Una ragazza coraggiosa ha scelto di rimanere al Sud e farsi curare al Moscati. Il padre: «Abbiamo avuto prova che la nostra fiducia era stata ben riposta»
TARANTO – A Sud, come una strada da seguire. La protagonista di questa storia, oggi è una giovane ricercatrice che in Spagna sperimenta, con un team, protocolli di attività fisica come terapia adiuvante nel trattamento dei tumori cerebrali pediatrici. Qualche anno fa, ci è passata lei dalla via del dubbio e, al bivio, tra Nord e Sud, ha scelto di rimanere a Taranto per curare il linfoma. «La fiducia genera fiducia». Ha più volte affermato il padre, un eroe dei nostri tempi. «Perché – ha aggiunto – abbiamo un bel dire, ma quando si tratta di me o di mia figlia, meglio andare al Nord. Eppure ci siamo fidati dei medici ai quali abbiamo chiesto se al Moscati avrebbe potuto svolgere tutto il percorso diagnostico prima e terapeutico dopo. Loro ci hanno dato certezze. Solo dopo abbiamo avuto prova che la nostra fiducia era stata ben riposta».
Un racconto che approda sulla «Gazzetta», facendo eco alla pubblicazione sul nostro giornale della rivoluzionaria metodica Car-T che sfrutta il sistema immunitario dei pazienti e, ad aprire il cammino in Puglia, il reparto di «Ematologia» del Moscati. Il noto adagio «fidarsi è bene, non fidarsi è meglio» mal si concilia con la sanità. Individuare il proprio riferimento per la salute è intrinsecamente un atto di fiducia. «Mia figlia – così prosegue il racconto – ha sperimentato nella fase più dura della sua vita che cosa significa “essere presa in carico”, “prendersi cura della persona”, dettaglio che non è trascurabile rispetto alla cura della malattia stessa e lo ha imparato osservando i tanti modelli degli infermieri e dei medici con cui si è confrontata. E deve essersi appassionata così tanto all’idea di cura, da scegliere di occuparsi a sua volta dei ragazzi con tumore e del loro sviluppo fisico, emotivo, sociale.
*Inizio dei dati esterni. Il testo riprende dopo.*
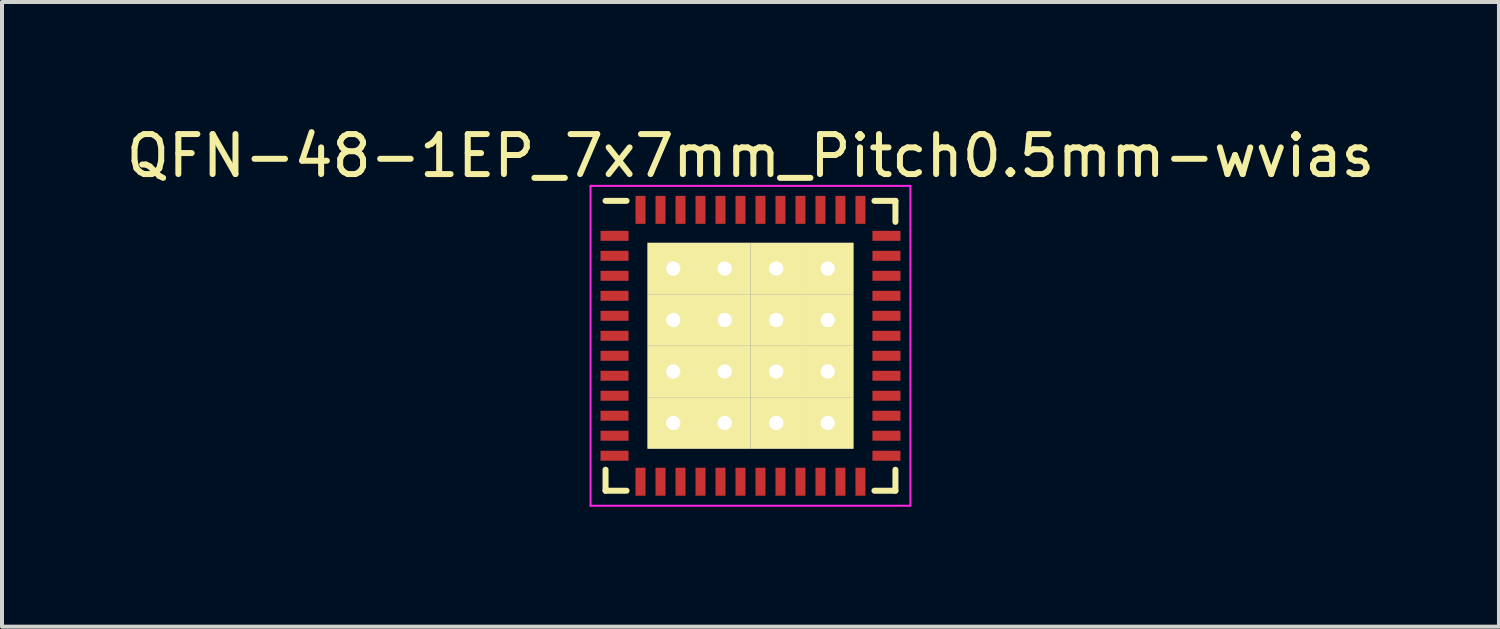
<source format=kicad_pcb>
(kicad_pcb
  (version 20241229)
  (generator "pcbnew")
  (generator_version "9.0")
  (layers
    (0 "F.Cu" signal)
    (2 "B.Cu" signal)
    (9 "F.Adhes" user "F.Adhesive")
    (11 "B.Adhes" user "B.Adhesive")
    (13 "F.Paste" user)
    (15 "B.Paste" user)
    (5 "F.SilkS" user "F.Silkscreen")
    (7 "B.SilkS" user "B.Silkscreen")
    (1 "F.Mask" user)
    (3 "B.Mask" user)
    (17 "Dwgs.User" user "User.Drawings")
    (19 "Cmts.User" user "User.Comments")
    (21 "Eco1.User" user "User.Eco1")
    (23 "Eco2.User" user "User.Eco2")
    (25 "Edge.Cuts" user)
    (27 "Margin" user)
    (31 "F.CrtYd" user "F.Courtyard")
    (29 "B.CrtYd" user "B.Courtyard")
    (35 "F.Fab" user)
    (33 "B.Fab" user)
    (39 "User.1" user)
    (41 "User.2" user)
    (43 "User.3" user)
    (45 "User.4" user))
  (footprint "QFN-48-1EP_7x7mm_Pitch0.5mm-wvias"
    (layer "F.Cu")
    (at 15.72 5.598)
    (property "Reference" "QFN-48-1EP_7x7mm_Pitch0.5mm-wvias" (at 0 -4.75 0) (layer "F.SilkS") (effects (font (size 1 1) (thickness 0.15))))
    (attr smd)
    (fp_line (start -3.625 -3.625) (end -3.1 -3.625) (stroke (width 0.15) (type solid)) (layer "F.SilkS"))
    (fp_line (start -3.625 3.625) (end -3.625 3.1) (stroke (width 0.15) (type solid)) (layer "F.SilkS"))
    (fp_line (start -3.625 3.625) (end -3.1 3.625) (stroke (width 0.15) (type solid)) (layer "F.SilkS"))
    (fp_line (start 3.625 -3.625) (end 3.1 -3.625) (stroke (width 0.15) (type solid)) (layer "F.SilkS"))
    (fp_line (start 3.625 -3.625) (end 3.625 -3.1) (stroke (width 0.15) (type solid)) (layer "F.SilkS"))
    (fp_line (start 3.625 3.625) (end 3.1 3.625) (stroke (width 0.15) (type solid)) (layer "F.SilkS"))
    (fp_line (start 3.625 3.625) (end 3.625 3.1) (stroke (width 0.15) (type solid)) (layer "F.SilkS"))
    (fp_line (start -4 -4) (end -4 4) (stroke (width 0.05) (type solid)) (layer "F.CrtYd"))
    (fp_line (start -4 -4) (end 4 -4) (stroke (width 0.05) (type solid)) (layer "F.CrtYd"))
    (fp_line (start -4 4) (end 4 4) (stroke (width 0.05) (type solid)) (layer "F.CrtYd"))
    (fp_line (start 4 -4) (end 4 4) (stroke (width 0.05) (type solid)) (layer "F.CrtYd"))
    (pad "1" smd rect (at -3.4 -2.75) (size 0.7 0.25) (layers "F.Cu" "F.Mask" "F.Paste"))
    (pad "2" smd rect (at -3.4 -2.25) (size 0.7 0.25) (layers "F.Cu" "F.Mask" "F.Paste"))
    (pad "3" smd rect (at -3.4 -1.75) (size 0.7 0.25) (layers "F.Cu" "F.Mask" "F.Paste"))
    (pad "4" smd rect (at -3.4 -1.25) (size 0.7 0.25) (layers "F.Cu" "F.Mask" "F.Paste"))
    (pad "5" smd rect (at -3.4 -0.75) (size 0.7 0.25) (layers "F.Cu" "F.Mask" "F.Paste"))
    (pad "6" smd rect (at -3.4 -0.25) (size 0.7 0.25) (layers "F.Cu" "F.Mask" "F.Paste"))
    (pad "7" smd rect (at -3.4 0.25) (size 0.7 0.25) (layers "F.Cu" "F.Mask" "F.Paste"))
    (pad "8" smd rect (at -3.4 0.75) (size 0.7 0.25) (layers "F.Cu" "F.Mask" "F.Paste"))
    (pad "9" smd rect (at -3.4 1.25) (size 0.7 0.25) (layers "F.Cu" "F.Mask" "F.Paste"))
    (pad "10" smd rect (at -3.4 1.75) (size 0.7 0.25) (layers "F.Cu" "F.Mask" "F.Paste"))
    (pad "11" smd rect (at -3.4 2.25) (size 0.7 0.25) (layers "F.Cu" "F.Mask" "F.Paste"))
    (pad "12" smd rect (at -3.4 2.75) (size 0.7 0.25) (layers "F.Cu" "F.Mask" "F.Paste"))
    (pad "13" smd rect (at -2.75 3.4 90) (size 0.7 0.25) (layers "F.Cu" "F.Mask" "F.Paste"))
    (pad "14" smd rect (at -2.25 3.4 90) (size 0.7 0.25) (layers "F.Cu" "F.Mask" "F.Paste"))
    (pad "15" smd rect (at -1.75 3.4 90) (size 0.7 0.25) (layers "F.Cu" "F.Mask" "F.Paste"))
    (pad "16" smd rect (at -1.25 3.4 90) (size 0.7 0.25) (layers "F.Cu" "F.Mask" "F.Paste"))
    (pad "17" smd rect (at -0.75 3.4 90) (size 0.7 0.25) (layers "F.Cu" "F.Mask" "F.Paste"))
    (pad "18" smd rect (at -0.25 3.4 90) (size 0.7 0.25) (layers "F.Cu" "F.Mask" "F.Paste"))
    (pad "19" smd rect (at 0.25 3.4 90) (size 0.7 0.25) (layers "F.Cu" "F.Mask" "F.Paste"))
    (pad "20" smd rect (at 0.75 3.4 90) (size 0.7 0.25) (layers "F.Cu" "F.Mask" "F.Paste"))
    (pad "21" smd rect (at 1.25 3.4 90) (size 0.7 0.25) (layers "F.Cu" "F.Mask" "F.Paste"))
    (pad "22" smd rect (at 1.75 3.4 90) (size 0.7 0.25) (layers "F.Cu" "F.Mask" "F.Paste"))
    (pad "23" smd rect (at 2.25 3.4 90) (size 0.7 0.25) (layers "F.Cu" "F.Mask" "F.Paste"))
    (pad "24" smd rect (at 2.75 3.4 90) (size 0.7 0.25) (layers "F.Cu" "F.Mask" "F.Paste"))
    (pad "25" smd rect (at 3.4 2.75) (size 0.7 0.25) (layers "F.Cu" "F.Mask" "F.Paste"))
    (pad "26" smd rect (at 3.4 2.25) (size 0.7 0.25) (layers "F.Cu" "F.Mask" "F.Paste"))
    (pad "27" smd rect (at 3.4 1.75) (size 0.7 0.25) (layers "F.Cu" "F.Mask" "F.Paste"))
    (pad "28" smd rect (at 3.4 1.25) (size 0.7 0.25) (layers "F.Cu" "F.Mask" "F.Paste"))
    (pad "29" smd rect (at 3.4 0.75) (size 0.7 0.25) (layers "F.Cu" "F.Mask" "F.Paste"))
    (pad "30" smd rect (at 3.4 0.25) (size 0.7 0.25) (layers "F.Cu" "F.Mask" "F.Paste"))
    (pad "31" smd rect (at 3.4 -0.25) (size 0.7 0.25) (layers "F.Cu" "F.Mask" "F.Paste"))
    (pad "32" smd rect (at 3.4 -0.75) (size 0.7 0.25) (layers "F.Cu" "F.Mask" "F.Paste"))
    (pad "33" smd rect (at 3.4 -1.25) (size 0.7 0.25) (layers "F.Cu" "F.Mask" "F.Paste"))
    (pad "34" smd rect (at 3.4 -1.75) (size 0.7 0.25) (layers "F.Cu" "F.Mask" "F.Paste"))
    (pad "35" smd rect (at 3.4 -2.25) (size 0.7 0.25) (layers "F.Cu" "F.Mask" "F.Paste"))
    (pad "36" smd rect (at 3.4 -2.75) (size 0.7 0.25) (layers "F.Cu" "F.Mask" "F.Paste"))
    (pad "37" smd rect (at 2.75 -3.4 90) (size 0.7 0.25) (layers "F.Cu" "F.Mask" "F.Paste"))
    (pad "38" smd rect (at 2.25 -3.4 90) (size 0.7 0.25) (layers "F.Cu" "F.Mask" "F.Paste"))
    (pad "39" smd rect (at 1.75 -3.4 90) (size 0.7 0.25) (layers "F.Cu" "F.Mask" "F.Paste"))
    (pad "40" smd rect (at 1.25 -3.4 90) (size 0.7 0.25) (layers "F.Cu" "F.Mask" "F.Paste"))
    (pad "41" smd rect (at 0.75 -3.4 90) (size 0.7 0.25) (layers "F.Cu" "F.Mask" "F.Paste"))
    (pad "42" smd rect (at 0.25 -3.4 90) (size 0.7 0.25) (layers "F.Cu" "F.Mask" "F.Paste"))
    (pad "43" smd rect (at -0.25 -3.4 90) (size 0.7 0.25) (layers "F.Cu" "F.Mask" "F.Paste"))
    (pad "44" smd rect (at -0.75 -3.4 90) (size 0.7 0.25) (layers "F.Cu" "F.Mask" "F.Paste"))
    (pad "45" smd rect (at -1.25 -3.4 90) (size 0.7 0.25) (layers "F.Cu" "F.Mask" "F.Paste"))
    (pad "46" smd rect (at -1.75 -3.4 90) (size 0.7 0.25) (layers "F.Cu" "F.Mask" "F.Paste"))
    (pad "47" smd rect (at -2.25 -3.4 90) (size 0.7 0.25) (layers "F.Cu" "F.Mask" "F.Paste"))
    (pad "48" smd rect (at -2.75 -3.4 90) (size 0.7 0.25) (layers "F.Cu" "F.Mask" "F.Paste"))
    (pad "49" thru_hole rect (at -1.931 -1.931) (size 1.288 1.288) (drill 0.356) (layers "*.Cu" "*.Mask" "F.SilkS"))
    (pad "49" thru_hole rect (at -1.931 -0.644) (size 1.288 1.288) (drill 0.356) (layers "*.Cu" "*.Mask" "F.SilkS"))
    (pad "49" thru_hole rect (at -1.931 0.644) (size 1.288 1.288) (drill 0.356) (layers "*.Cu" "*.Mask" "F.SilkS"))
    (pad "49" thru_hole rect (at -1.931 1.931) (size 1.288 1.288) (drill 0.356) (layers "*.Cu" "*.Mask" "F.SilkS"))
    (pad "49" thru_hole rect (at -0.644 -1.931) (size 1.288 1.288) (drill 0.356) (layers "*.Cu" "*.Mask" "F.SilkS"))
    (pad "49" thru_hole rect (at -0.644 -0.644) (size 1.288 1.288) (drill 0.356) (layers "*.Cu" "*.Mask" "F.SilkS"))
    (pad "49" thru_hole rect (at -0.644 0.644) (size 1.288 1.288) (drill 0.356) (layers "*.Cu" "*.Mask" "F.SilkS"))
    (pad "49" thru_hole rect (at -0.644 1.931) (size 1.288 1.288) (drill 0.356) (layers "*.Cu" "*.Mask" "F.SilkS"))
    (pad "49" thru_hole rect (at 0.644 -1.931) (size 1.288 1.288) (drill 0.356) (layers "*.Cu" "*.Mask" "F.SilkS"))
    (pad "49" thru_hole rect (at 0.644 -0.644) (size 1.288 1.288) (drill 0.356) (layers "*.Cu" "*.Mask" "F.SilkS"))
    (pad "49" thru_hole rect (at 0.644 0.644) (size 1.288 1.288) (drill 0.356) (layers "*.Cu" "*.Mask" "F.SilkS"))
    (pad "49" thru_hole rect (at 0.644 1.931) (size 1.288 1.288) (drill 0.356) (layers "*.Cu" "*.Mask" "F.SilkS"))
    (pad "49" thru_hole rect (at 1.931 -1.931) (size 1.288 1.288) (drill 0.356) (layers "*.Cu" "*.Mask" "F.SilkS"))
    (pad "49" thru_hole rect (at 1.931 -0.644) (size 1.288 1.288) (drill 0.356) (layers "*.Cu" "*.Mask" "F.SilkS"))
    (pad "49" thru_hole rect (at 1.931 0.644) (size 1.288 1.288) (drill 0.356) (layers "*.Cu" "*.Mask" "F.SilkS"))
    (pad "49" thru_hole rect (at 1.931 1.931) (size 1.288 1.288) (drill 0.356) (layers "*.Cu" "*.Mask" "F.SilkS")))
  (gr_rect
    (start -3 -3)
    (end 34.44 12.623)
    (stroke (width 0.1) (type default))
    (fill no)
    (layer "Edge.Cuts")))
</source>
Ragazzi, le cui vite possono subire interferenze a volte gravissime a causa della malattia e degli effetti devastanti delle terapie o delle restrizioni conseguenti.
Questo suo amore che ha determinato il suo lavoro è frutto dei modelli di cura che hanno accompagnato il suo percorso di paziente. Modelli non perfetti, inossidabili ma credibili. E, leggendo la notizia delle Car-T – aggiunge – ho ricordato quei momenti oramai lontani. Queste notizie fanno crescere la nostra fiducia e, ancora, un’accresciuta fiducia percepita dai medici e dall’organizzazione spinge ancora più avanti le competenze e le performance dei sanitari e delle nostre strutture».
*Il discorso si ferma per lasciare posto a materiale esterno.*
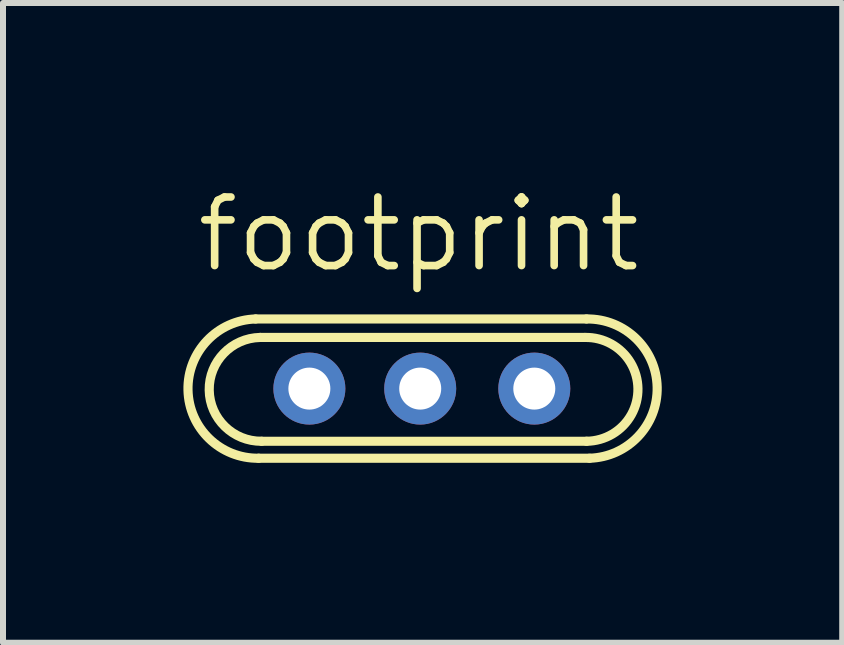
<source format=kicad_pcb>
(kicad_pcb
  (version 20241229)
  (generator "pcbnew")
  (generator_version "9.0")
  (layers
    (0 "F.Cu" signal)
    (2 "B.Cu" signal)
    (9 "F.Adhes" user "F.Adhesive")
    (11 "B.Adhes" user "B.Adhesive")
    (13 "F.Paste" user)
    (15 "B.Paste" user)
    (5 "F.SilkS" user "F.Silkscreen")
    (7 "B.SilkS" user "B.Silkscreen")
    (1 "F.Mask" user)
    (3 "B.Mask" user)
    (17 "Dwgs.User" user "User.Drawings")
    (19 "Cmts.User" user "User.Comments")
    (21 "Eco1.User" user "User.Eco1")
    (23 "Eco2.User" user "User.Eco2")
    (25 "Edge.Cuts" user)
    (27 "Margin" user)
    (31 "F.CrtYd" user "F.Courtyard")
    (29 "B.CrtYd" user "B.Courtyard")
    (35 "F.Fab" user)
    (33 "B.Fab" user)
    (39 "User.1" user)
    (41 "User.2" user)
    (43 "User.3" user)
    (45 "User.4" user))
  (footprint "footprint"
    (layer "F.Cu")
    (at 3.983 3.429)
    (property "Reference" "footprint" (at -3.81 -1.905 0) (layer "F.SilkS") (effects (font (size 1.143 1.143) (thickness 0.127)) (justify left bottom)))
    (fp_line (start -2.771 -1.161) (end 2.746 -1.161) (stroke (width 0.152) (type solid)) (layer "F.SilkS"))
    (fp_line (start -2.721 1.161) (end 2.796 1.161) (stroke (width 0.152) (type solid)) (layer "F.SilkS"))
    (fp_line (start -2.671 0.878) (end 2.746 0.878) (stroke (width 0.152) (type solid)) (layer "F.SilkS"))
    (fp_line (start 2.721 -0.853) (end -2.696 -0.853) (stroke (width 0.152) (type solid)) (layer "F.SilkS"))
    (fp_arc (start -2.721 1.161) (mid -3.907 0.025) (end -2.771 -1.161) (stroke (width 0.1524) (type solid)) (layer "F.SilkS"))
    (fp_arc (start -2.671 0.878) (mid -3.549 0.025) (end -2.696 -0.853) (stroke (width 0.1524) (type solid)) (layer "F.SilkS"))
    (fp_arc (start 2.721 -0.853) (mid 3.599 0) (end 2.746 0.878) (stroke (width 0.1524) (type solid)) (layer "F.SilkS"))
    (fp_arc (start 2.746 -1.161) (mid 3.932 -0.025) (end 2.796 1.161) (stroke (width 0.1524) (type solid)) (layer "F.SilkS"))
    (pad "1" thru_hole circle (at -1.875 0) (size 1.2 1.2) (drill 0.7) (layers "*.Cu" "*.Mask"))
    (pad "2" thru_hole circle (at -0.027 0) (size 1.2 1.2) (drill 0.7) (layers "*.Cu" "*.Mask"))
    (pad "3" thru_hole circle (at 1.875 0) (size 1.2 1.2) (drill 0.7) (layers "*.Cu" "*.Mask")))
  (gr_rect
    (start -3 -3)
    (end 10.992 7.666)
    (stroke (width 0.1) (type default))
    (fill no)
    (layer "Edge.Cuts")))
</source>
È un circuito virtuoso quello generato dalla fiducia che innesca una nuova attrattività anche occupazionale. Stando ad un modello di sviluppo che crede e investe nei giovani, riservando loro spazi di crescita, molti professionisti potrebbero tornare a casa. Forse ci vorrà tempo prima che possiamo abituarci a frasi pronunciate con coraggio, quali «ritorno al Sud», intanto, c’è chi ha scelto e non se ne è pentito di curarsi al Sud e oggi aiuta, con un progetto di ricerca internazionale, altri ragazzi a trovare la propria strada, quando tutto attorno è meno semplice.
«Una volta completati gli studi – rivela – mi ha confessato di voler tornare a Taranto, quella terra che qualche anno fa quando tutti correvano al Nord le ha restituito la fiducia verso il sistema sanitario».
Questa storia dimostra i paradossi della fiducia. Quella ragazzina e il suo papà hanno «svoltato» a Sud prima che la sanità tarantina mostrasse di essere all’altezza del caso. Da quella fiducia, ben riposta, oggi vi sono, un padre che riflette sul vissuto di famiglia con un sospiro di sollievo e una figlia che tra qualche anno sceglierà di arricchire l’offerta assistenziale della sua terra, per restituire la fiducia che le ha cambiato la vita.